We cannot afford NOT to remove the obstacles to rapid expansion of DOTS. If we fail, efforts to cure MDR-TB cases will be an endless task making merely a cosmetic impact on the global burden of TB. It is equally tragic when an African woman cannot afford the $20 drugs to cure her non-resistant TB as it is when a Russian prisoner will perish because $2,000 is not available for his anti-MDR-TB drugs. In all instances, ensuring low price, high quality and widespread availability of anti-TB drugs is one of our most important challenges.
As increasing amounts of funds are devoted to containing MDR-TB in a few "hot spots" around the world, we must ensure that resources are not siphoned away from implementing and expanding DOTS world-wide. A distorted approach to TB funding may cause confusion in priorities at the country level. Securing second line drugs for individual MDR-TB patients is important, and so is strengthening basic TB control, continued surveillance of MDR-TB, and continued research and development on new anti-tuberculosis drugs.
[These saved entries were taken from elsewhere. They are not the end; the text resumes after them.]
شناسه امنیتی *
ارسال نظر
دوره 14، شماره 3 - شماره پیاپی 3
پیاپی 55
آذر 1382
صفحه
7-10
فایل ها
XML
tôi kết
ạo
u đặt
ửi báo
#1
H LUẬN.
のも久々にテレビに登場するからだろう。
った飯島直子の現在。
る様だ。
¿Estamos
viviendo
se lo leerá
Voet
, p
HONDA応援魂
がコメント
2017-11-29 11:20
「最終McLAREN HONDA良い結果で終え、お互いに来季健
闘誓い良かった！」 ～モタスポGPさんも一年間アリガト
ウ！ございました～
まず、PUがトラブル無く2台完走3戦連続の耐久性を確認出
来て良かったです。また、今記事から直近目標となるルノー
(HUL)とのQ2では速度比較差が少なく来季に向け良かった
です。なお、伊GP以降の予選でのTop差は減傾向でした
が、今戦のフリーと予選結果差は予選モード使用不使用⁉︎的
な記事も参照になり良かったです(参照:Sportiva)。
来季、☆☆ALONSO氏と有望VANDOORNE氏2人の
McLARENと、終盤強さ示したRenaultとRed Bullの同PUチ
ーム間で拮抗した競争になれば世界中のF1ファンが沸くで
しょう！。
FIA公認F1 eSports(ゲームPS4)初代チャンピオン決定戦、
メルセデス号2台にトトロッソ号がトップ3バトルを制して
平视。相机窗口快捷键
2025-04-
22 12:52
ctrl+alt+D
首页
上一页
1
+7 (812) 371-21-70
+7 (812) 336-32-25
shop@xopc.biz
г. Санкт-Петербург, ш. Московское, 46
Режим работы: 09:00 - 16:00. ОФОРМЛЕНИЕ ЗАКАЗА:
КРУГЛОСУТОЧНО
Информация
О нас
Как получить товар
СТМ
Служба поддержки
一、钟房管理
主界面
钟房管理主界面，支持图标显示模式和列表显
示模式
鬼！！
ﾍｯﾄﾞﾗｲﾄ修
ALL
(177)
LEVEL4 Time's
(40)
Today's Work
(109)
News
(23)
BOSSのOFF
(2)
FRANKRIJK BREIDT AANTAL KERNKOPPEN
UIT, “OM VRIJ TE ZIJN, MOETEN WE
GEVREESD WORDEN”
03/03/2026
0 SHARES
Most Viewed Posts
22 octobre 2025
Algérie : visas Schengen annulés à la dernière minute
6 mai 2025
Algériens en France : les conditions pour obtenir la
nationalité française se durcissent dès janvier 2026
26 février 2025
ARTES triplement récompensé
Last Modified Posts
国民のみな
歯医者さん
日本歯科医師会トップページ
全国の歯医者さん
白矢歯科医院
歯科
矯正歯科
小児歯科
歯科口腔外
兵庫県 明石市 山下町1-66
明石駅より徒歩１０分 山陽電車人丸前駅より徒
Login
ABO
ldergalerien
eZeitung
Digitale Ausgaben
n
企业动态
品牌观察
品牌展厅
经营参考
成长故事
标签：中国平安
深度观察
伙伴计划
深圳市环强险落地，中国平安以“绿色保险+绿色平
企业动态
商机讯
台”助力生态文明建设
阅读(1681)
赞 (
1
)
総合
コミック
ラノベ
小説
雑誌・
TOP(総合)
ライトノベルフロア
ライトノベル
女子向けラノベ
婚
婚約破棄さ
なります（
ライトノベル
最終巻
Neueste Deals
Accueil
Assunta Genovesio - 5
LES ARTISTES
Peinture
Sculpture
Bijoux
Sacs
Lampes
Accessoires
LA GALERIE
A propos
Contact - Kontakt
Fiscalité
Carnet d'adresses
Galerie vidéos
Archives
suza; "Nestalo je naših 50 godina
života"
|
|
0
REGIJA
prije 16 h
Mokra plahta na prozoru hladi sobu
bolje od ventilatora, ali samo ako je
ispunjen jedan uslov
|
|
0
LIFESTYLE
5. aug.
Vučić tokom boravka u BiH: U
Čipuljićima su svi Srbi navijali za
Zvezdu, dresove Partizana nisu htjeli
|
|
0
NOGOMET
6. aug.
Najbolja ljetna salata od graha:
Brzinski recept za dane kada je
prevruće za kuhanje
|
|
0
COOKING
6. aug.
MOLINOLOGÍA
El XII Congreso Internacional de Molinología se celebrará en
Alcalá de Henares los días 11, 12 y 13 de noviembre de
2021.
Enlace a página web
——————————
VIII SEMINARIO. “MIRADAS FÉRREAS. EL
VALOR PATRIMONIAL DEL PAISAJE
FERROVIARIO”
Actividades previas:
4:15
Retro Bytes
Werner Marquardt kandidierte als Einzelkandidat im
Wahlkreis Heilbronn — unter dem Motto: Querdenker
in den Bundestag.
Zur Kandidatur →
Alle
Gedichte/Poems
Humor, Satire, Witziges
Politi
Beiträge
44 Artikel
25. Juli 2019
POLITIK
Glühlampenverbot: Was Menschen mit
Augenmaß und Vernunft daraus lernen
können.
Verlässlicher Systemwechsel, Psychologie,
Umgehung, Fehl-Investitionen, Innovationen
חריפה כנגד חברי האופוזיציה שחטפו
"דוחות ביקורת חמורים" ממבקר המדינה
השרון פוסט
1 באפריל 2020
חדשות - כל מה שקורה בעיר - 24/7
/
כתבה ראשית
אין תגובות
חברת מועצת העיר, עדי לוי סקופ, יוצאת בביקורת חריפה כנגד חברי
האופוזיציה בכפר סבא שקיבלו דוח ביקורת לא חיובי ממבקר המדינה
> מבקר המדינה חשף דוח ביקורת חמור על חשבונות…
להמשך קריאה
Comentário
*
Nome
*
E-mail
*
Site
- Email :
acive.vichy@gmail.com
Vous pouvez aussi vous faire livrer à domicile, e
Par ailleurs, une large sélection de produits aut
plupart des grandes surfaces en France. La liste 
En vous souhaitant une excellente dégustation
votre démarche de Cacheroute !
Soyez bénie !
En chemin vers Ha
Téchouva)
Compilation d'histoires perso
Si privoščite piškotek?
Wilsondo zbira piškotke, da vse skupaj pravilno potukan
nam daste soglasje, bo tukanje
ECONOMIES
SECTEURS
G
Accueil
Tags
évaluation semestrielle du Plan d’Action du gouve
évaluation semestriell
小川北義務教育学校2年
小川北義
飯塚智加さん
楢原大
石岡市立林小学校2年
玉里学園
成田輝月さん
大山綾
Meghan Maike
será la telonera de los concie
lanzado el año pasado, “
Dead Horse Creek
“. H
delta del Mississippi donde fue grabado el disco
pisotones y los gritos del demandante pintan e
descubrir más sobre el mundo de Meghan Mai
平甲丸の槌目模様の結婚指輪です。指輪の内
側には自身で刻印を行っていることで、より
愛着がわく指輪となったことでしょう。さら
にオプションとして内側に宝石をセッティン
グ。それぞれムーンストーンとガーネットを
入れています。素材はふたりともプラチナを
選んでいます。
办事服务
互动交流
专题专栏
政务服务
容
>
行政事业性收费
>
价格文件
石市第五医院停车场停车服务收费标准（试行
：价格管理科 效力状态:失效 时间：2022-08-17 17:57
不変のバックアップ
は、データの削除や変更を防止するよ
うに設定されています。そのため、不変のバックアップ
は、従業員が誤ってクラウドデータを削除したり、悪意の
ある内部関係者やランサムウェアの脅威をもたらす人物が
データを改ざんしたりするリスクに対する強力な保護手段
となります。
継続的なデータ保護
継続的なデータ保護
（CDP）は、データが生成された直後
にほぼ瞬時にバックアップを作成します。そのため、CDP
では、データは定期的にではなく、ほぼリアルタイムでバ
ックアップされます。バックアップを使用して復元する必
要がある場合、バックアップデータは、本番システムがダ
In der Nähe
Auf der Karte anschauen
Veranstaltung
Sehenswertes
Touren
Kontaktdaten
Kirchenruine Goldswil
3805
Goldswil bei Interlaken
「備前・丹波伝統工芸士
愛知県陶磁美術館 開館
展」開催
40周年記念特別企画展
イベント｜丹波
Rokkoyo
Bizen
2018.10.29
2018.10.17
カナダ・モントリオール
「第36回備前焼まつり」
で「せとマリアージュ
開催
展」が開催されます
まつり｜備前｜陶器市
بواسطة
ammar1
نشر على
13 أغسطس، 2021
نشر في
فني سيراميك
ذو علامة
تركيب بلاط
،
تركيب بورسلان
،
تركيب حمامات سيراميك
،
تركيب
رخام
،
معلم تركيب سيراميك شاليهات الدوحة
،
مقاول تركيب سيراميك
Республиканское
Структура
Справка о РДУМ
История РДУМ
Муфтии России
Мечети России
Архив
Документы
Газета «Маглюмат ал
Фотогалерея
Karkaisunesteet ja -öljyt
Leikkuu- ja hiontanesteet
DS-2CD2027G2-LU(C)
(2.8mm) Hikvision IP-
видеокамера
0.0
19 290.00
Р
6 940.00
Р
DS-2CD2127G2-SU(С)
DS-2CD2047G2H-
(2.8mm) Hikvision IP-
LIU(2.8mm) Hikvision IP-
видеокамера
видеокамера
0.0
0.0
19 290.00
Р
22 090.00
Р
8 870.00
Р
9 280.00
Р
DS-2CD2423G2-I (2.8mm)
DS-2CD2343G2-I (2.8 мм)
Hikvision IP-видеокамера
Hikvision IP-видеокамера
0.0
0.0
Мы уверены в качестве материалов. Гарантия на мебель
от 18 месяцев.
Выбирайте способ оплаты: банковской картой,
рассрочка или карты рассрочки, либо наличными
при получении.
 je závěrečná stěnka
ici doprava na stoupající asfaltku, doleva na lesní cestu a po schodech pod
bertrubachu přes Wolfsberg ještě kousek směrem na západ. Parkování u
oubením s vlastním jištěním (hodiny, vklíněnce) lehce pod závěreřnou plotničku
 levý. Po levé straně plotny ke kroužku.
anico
Only a balanced approach can prevent a global MDR-TB epidemic in a cost-efficient way while preventing the greatest number of deaths.
In summary, the TB epidemic today is actually several different epidemics throughout the world. There are hot spots of MDR-TB where MDR-TB levels are above 5%. These include several countries of the former USSR, but also the Dominican Republic and Cote d’Ivoire, and the areas in these countries where MDR-TB has reached these levels must be considered as international public health emergencies. At the same time, levels of resistance in the majority of countries are much lower, and rapid expansion of DOTS can prevent these levels from rising. This is the basic thinking of the STOP TB partners as they work on the concrete solution to combat TB globally.